She had a lot of mysterious beige foundation garments that were utterly
inexplicable, and a little box of jewelry that I liked to taste, because
the real gold tasted really rich when I sucked on it, and a stack of old
cigarette tins full of frayed photos.
The pictures were stiff and mysterious. Faces loomed out of featureless
black backgrounds: pop-eyed, jug-eared Russian farm boys, awkward farm
girls with process waves in their hair, everyone looking like they'd
been stuffed and mounted.

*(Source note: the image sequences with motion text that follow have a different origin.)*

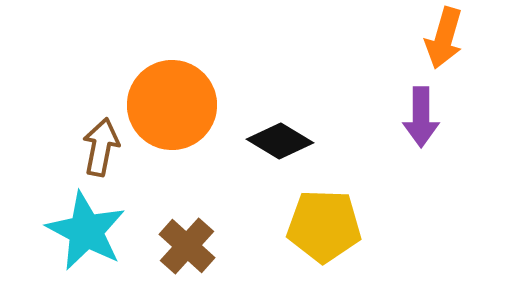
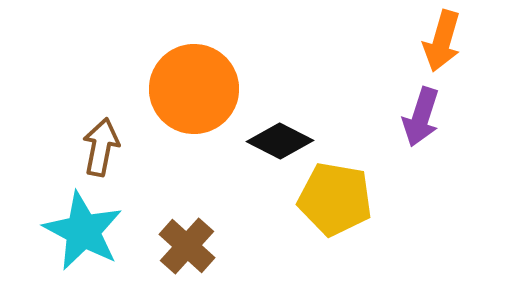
orange arrow: moved 2 px left, 3 px down
orange circle: moved 22 px right, 16 px up
purple arrow: rotated 18 degrees clockwise
black diamond: rotated 4 degrees counterclockwise
yellow pentagon: moved 11 px right, 27 px up; rotated 8 degrees clockwise
cyan star: moved 3 px left
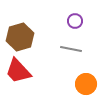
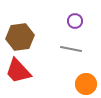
brown hexagon: rotated 8 degrees clockwise
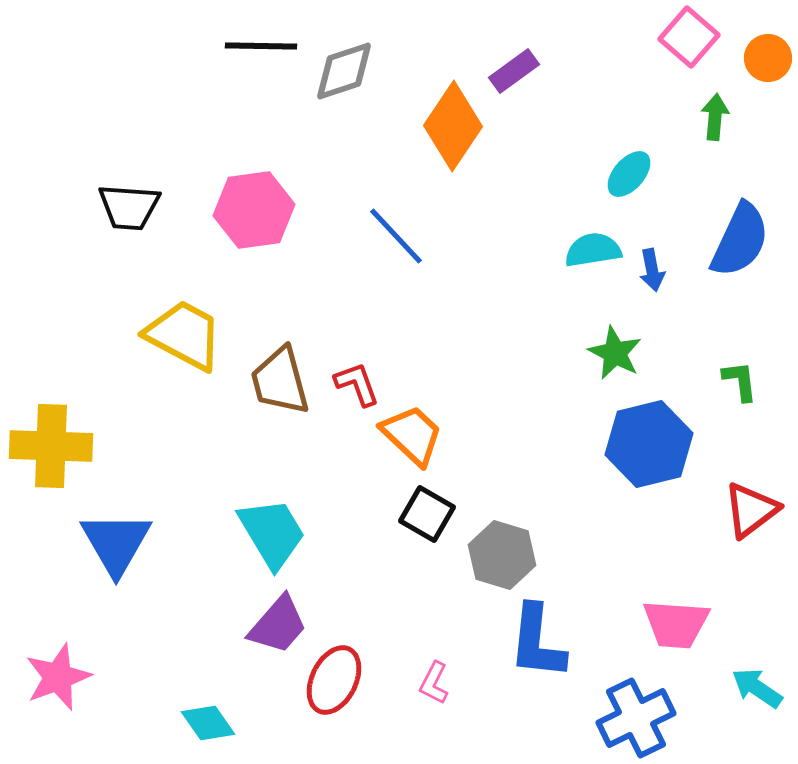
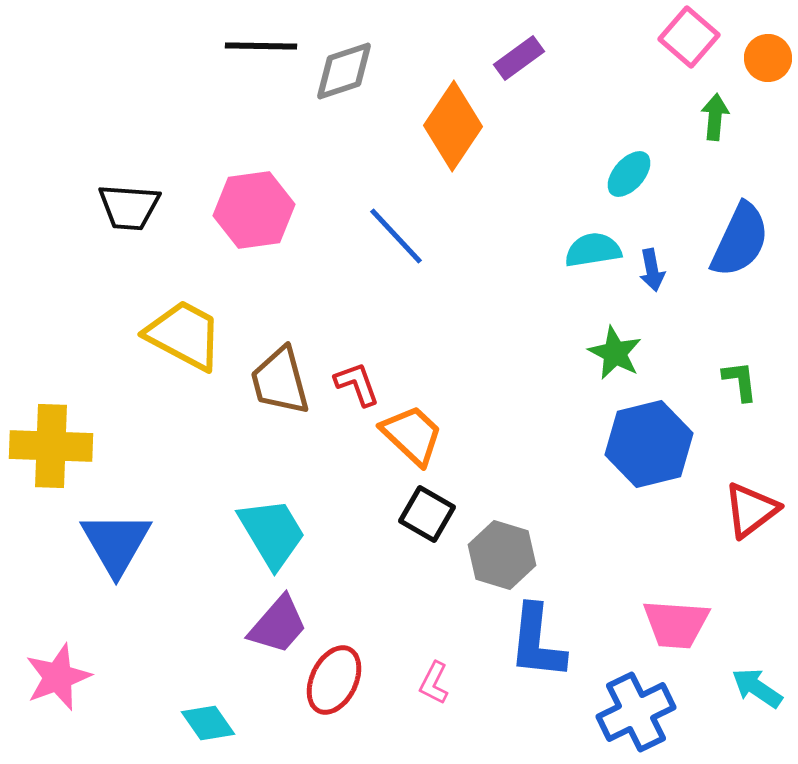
purple rectangle: moved 5 px right, 13 px up
blue cross: moved 6 px up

I guess they were her relatives, because if
you squinted at them and cocked your head, you could kind of see her
features in theirs, but not saggy and wrinkled and three-chinned, but
young and tight and almost glowing. They all had big shoulders and
clothing that looked like the kind of thing the Hasids wore, black and
sober.
The faces were interesting, especially after I figured out that one of
them might belong to Auntie, but it was the blackness around them that
fascinated me. The boys had black suits and the girls wore black
dresses, and behind them was creased blackness, complete darkness, as
though they'd put their heads through a black curtain.
But the more I stared at the blackness, the more detail I picked out. I
noticed the edge of a curtain, a fold, in one photo, and when I looked
for it, I could just pick it out in the other photos.